Anjimile -- You're Free to Go
Quietly revolutionary and subtle, Anjimile's latest album You're Free To Go works its way under your skin and into your awareness, writes Richard Marcus.
You're Free To Go, the new album from the artist Anjimile, is a collection of intimate and evocative songs from an intriguing and captivating singer/songwriter. While musically the album is genre-defying, it mixes elements of folk and electronics to create an atmospheric collage of sound and emotion.
As a cis-gender white male I have as little chance of understanding the life journey of a trans person of color as I do of scaling Everest – and believe me, that's never going to happen. Let's be real, there are certain life experiences where even pretending to understand what another person is going through is both a lie and pretty damn insulting.

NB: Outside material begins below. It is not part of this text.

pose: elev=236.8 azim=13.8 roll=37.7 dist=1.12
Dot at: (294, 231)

However, that doesn't mean there can't be compassion and empathy for an articulately-related experience. On You're Free To Go Anjimile does just that. He sings about everything from relationships to the lack of acceptance for his transition without once trying to manipulate our emotions. There's no -"oh poor me I'm a subjected person" about him. Instead Anjimile’s lyrics are: look, this is how it is, and this is my life. While the music might be somewhat ethereal at times, there is a directness to his lyrics keeping listeners fully grounded in reality.
However, his world isn't all about suffering. He sings about the joys of love and relationships; especially the joy of falling in love or meeting someone new. "I ripen in the heat like wine/eyes narrowed on a new desire/a new desire", he sings in "Rust and Wire." It doesn't matter who you are, it's easy to relate to the feelings and excitement he's expressing in those lines and this song. The feeling of energy coursing through when you meet someone new. The exhilaration when someone becomes your focus and you think of nothing but them. All of these sensations, and more, are captured in this piece.
Anjimile celebrates the joy of intimacy. Which isn't out of place in a song, but taken in the context of a transgender person writing about it makes it almost revolutionary. I think a trans person singing about, let alone having, sex would be enough to give J.K. Rowling a cerebral brain hemorrhage.
This isn’t to make light of the song, or any of Anjimile’s material, but what society takes for granted in the heteronormative world of pop music is still looked upon as outrageous when it's sung about by queers. The more musicians make music celebrating queer sex and relationships the better. As Ezra Furman puts it “when the kind of sex you like is the kind they want to make illegal…” so the more its normalized the better.
Anjimile's strength as a songwriter lies in the subtlety of his lyrics. In the opening song on You're Free To Go, "Exquisite Skeleton," he sings, "I don’t wanna be a son of a bitch/ to you/I’m taking of my dress/I’m shaking off my skin/ Exquisite Skeleton."
If you do something to change yourself, anything, everybody always seems to think they're entitled to an opinion or that's it about them. I'm sure anyone who has transitioned has heard, in one form or another - "how can you do this to me/us?"
Well, as Anjimile says here - I'm not being mean to you as this is not about you - it's about me shaking off who I'm not. It also affirms that under the flesh and the clothes, whomever you are, you're still essentially the same person.
You're Free To Go by Anjimile is a beautiful collection of tonal poems which will make you think and on occasion bring a wry smile to your face. Thoughtful and loving the songs are a wonderful antidote to the strident world we currently live in.
Quietly revolutionary and subtle, You're Free To Go works its way under your skin and into your awareness to give you a better understanding of Anjimile's experiences and reality. This is a great album by an extremely talented artist.